The more breaks a community college student takes, the less likely he or she is to ever graduate
University Business, January 2014

When life gets in the way, community college students often “stop out,” meaning they put their education on hold with the intention to return and complete a degree. But the more breaks a community college student takes, the less likely he or she is to ever graduate, according to a Florida State University study.

Toby Park, assistant professor of educational leadership at FSU, analyzed the records of 38,000 community college students in Texas who first enrolled in 2000. A big finding was that 94 percent of them stopped out at least once. Only 13 percent of the students studied who eventually went on to complete a bachelor’s degree did so without first stopping out.

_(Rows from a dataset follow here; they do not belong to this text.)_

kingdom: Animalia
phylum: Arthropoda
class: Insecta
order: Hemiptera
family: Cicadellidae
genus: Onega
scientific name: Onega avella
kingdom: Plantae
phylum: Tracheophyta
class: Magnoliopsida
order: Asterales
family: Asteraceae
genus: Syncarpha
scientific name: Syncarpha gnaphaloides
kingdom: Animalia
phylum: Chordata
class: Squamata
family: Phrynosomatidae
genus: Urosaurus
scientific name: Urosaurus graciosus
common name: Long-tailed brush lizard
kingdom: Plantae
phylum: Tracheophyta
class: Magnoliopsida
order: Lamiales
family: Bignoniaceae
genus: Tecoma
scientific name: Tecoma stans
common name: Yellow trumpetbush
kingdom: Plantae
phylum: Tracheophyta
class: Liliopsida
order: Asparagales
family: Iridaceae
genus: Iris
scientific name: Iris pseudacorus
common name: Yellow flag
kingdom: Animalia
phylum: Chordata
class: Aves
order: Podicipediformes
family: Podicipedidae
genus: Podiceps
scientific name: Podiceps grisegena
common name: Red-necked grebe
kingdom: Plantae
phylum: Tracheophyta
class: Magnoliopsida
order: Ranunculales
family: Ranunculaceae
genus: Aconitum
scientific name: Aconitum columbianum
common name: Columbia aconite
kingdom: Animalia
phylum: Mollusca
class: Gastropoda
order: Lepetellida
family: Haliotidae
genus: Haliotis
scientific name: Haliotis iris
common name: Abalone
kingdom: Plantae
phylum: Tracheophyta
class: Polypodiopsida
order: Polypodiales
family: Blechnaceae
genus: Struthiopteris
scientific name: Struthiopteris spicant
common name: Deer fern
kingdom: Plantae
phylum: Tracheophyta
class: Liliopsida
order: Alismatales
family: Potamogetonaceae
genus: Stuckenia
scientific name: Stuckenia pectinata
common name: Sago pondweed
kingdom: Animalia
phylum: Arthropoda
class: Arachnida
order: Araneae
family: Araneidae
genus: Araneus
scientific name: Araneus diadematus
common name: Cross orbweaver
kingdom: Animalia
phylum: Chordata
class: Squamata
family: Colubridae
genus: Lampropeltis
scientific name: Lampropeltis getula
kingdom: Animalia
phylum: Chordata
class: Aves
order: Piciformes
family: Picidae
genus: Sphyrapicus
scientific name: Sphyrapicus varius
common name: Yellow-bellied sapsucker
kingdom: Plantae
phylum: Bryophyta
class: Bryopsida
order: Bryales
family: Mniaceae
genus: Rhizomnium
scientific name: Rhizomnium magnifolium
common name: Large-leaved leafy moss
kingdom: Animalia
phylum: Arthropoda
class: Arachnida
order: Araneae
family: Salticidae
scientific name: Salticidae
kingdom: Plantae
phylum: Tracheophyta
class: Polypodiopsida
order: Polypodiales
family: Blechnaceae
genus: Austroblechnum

And while 76 percent of the students who stopped out did so only once, those who put their education on hold two or three times were far less likely to get a degree.

Work and family responsibilities are two major reasons community college students stop out, the study points out. “While many factors influence overall success, it appears that those students who are working while continuously enrolled experience lower rates of academic success,” writes Park. “Put differently, these students are working hard for the degree, yet not succeeding in attaining it.”

Aside from life outside of school, another challenge is that, in many cases, students haven’t had the type of preparation they need to meet the academic demands and challenges of higher education, says Gail Schwartz, senior vice president for academic, innovation and student success at the American Association of Community Colleges. This often leads to frustration when students feel trapped in remedial coursework.

“The field has been working for a number of years on how to crack the code on developmental ed,” says Schwartz. In addition, many community college students don’t stick around on campus after class, but rather head out to deal with everything else on their plate. “They’re not there, or they don’t have the time, to take advantage of the types of support services that might be available to them,” she says.